▶ [Apply what you read]
1) Summarize the GenieACS thread below in two sentences.
2) Answer the following questions using the GenieACS thread below.
(a) Which version is in use, and which server acts as the reverse proxy in that setup?
(b) What inform interval is set for a device that does not yet have the provisioned tag?
(c) To what value was the number of CWMP worker processes set?
3) Reproduce the GenieACS thread below from "As long it does" to "normal operation continues.".

2021-08-11T14:13:23.277Z [ERROR] 100.64.32.191 00040E-FRITZ%21Box-444E6D6F0761: Connection dropped
2021-08-11T14:13:23.278Z [WARN] 100.64.32.191 00040E-FRITZ%21Box-444E6D6F0761: Channel has faulted; channel="default" retries=0 faultCode="session_terminated" faultMessage="The TR-069 session was unsuccessfully terminated"
2021-08-11T14:13:23.323Z [ERROR] 100.64.32.191: Invalid session

We are at v1.2.3 and use Apache as a reverse proxy with disablereuse=On. I couldn’t attach PCAP files for pass and fail so I uploaded them here: WeTransfer

Genieacs runs multiple cwmp processes and per cwmp process it will launch the ext script at first use. This loading processes takes time. (I thought I have this issue, because on load my scripts connect to mariadb)
So at my production ACS on reboot the first 16-20 devices will have the problem of an unterminated Connection, but it does not matter for me.

If it is a new device, it will not receive the provisioned tag.
As long it does not have that tag, I set an inform Intervall of 30 seconds. So it will try again in 30 seconds.

I am running behind nginx.

Thanks, I did set the number of CWMP workers to one (GENIEACS_CWMP_WORKER_PROCESSES=1) and restarted genieacs-cwmp. As you said, the first time I’ll get a session_terminated. For the next couple of informs it seems fine. However, I still get an occasional session_terminated roughly in 10% of the cases. From my observation GenieACS won’t try to run the provision for next five informs after a fault happend. Afterwards the fault is cleared and normal operation continues.

In my tests I’m using a “monitoring” provision, which reacts on 2 PERIODIC and queries a couple of PHY parameters. This is used to draw diagrams of that device. So far I queried the NBI for the values. However, that doesn’t scale well when talking about thousands of devices.

▶ [Record extracts]

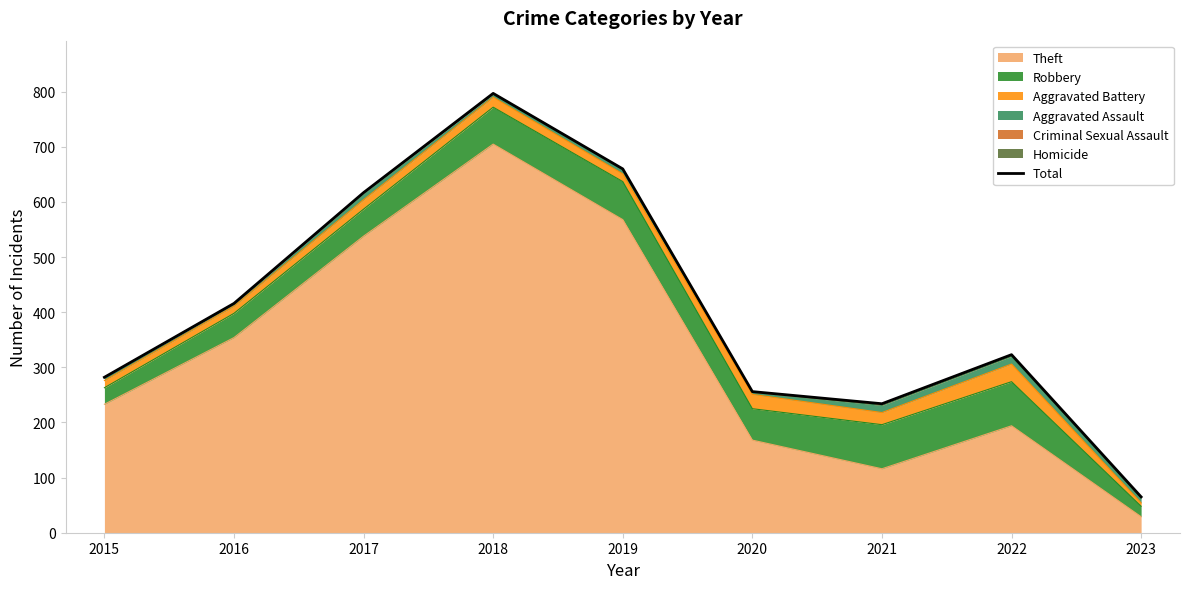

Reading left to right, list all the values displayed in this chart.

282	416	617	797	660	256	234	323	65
* * *
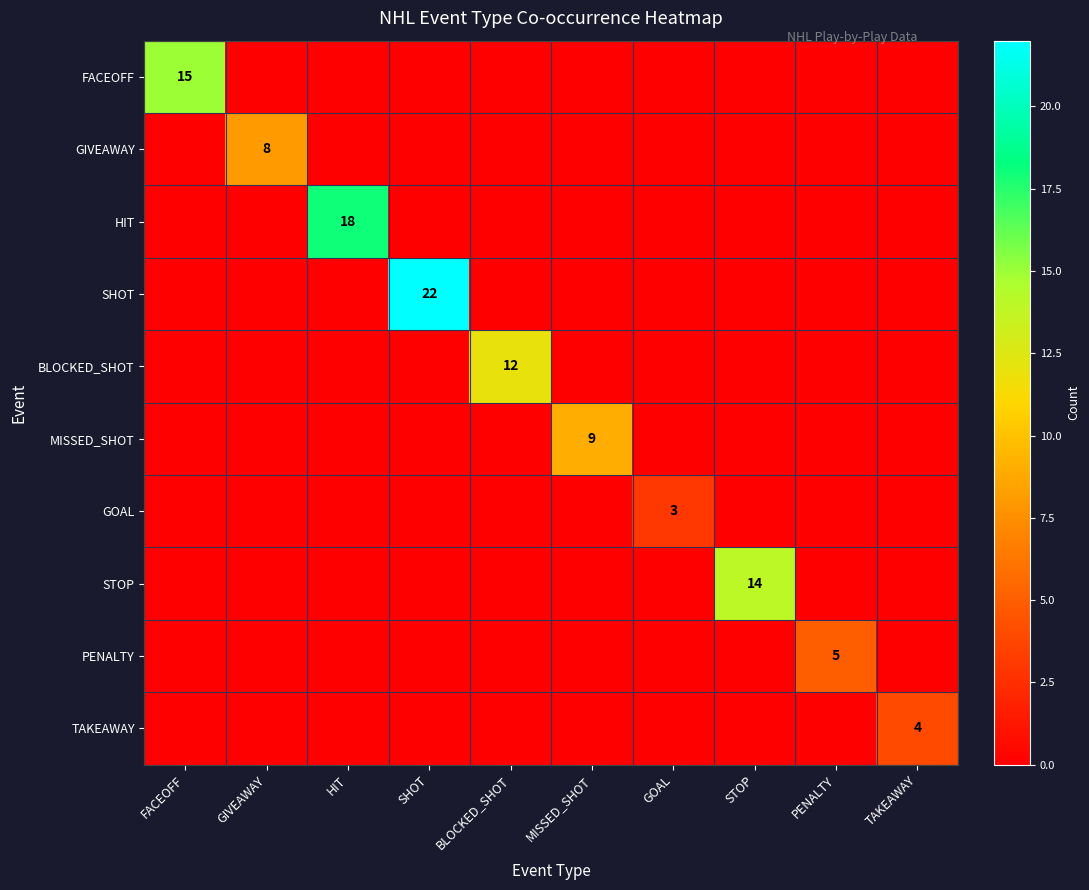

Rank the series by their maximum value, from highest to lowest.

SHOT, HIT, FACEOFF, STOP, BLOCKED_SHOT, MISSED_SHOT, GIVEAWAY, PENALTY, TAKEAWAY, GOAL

▶ [Answers provided]
1) The log lines show a channel fault with the code "session_terminated," reporting that the TR-069 session was unsuccessfully terminated. Participants explain that GenieACS launches the ext script at first use in each cwmp process, which takes time, and one reports that even with a single CWMP worker process a session_terminated fault still occurs in roughly 10% of cases.

2)
(a) Version v1.2.3, with Apache as the reverse proxy (disablereuse=On).
(b) 30 seconds.
(c) One (GENIEACS_CWMP_WORKER_PROCESSES=1).

3)
As long it does not have that tag, I set an inform Intervall of 30 seconds. So it will try again in 30 seconds.

I am running behind nginx.

Thanks, I did set the number of CWMP workers to one (GENIEACS_CWMP_WORKER_PROCESSES=1) and restarted genieacs-cwmp. As you said, the first time I’ll get a session_terminated. For the next couple of informs it seems fine. However, I still get an occasional session_terminated roughly in 10% of the cases. From my observation GenieACS won’t try to run the provision for next five informs after a fault happend. Afterwards the fault is cleared and normal operation continues.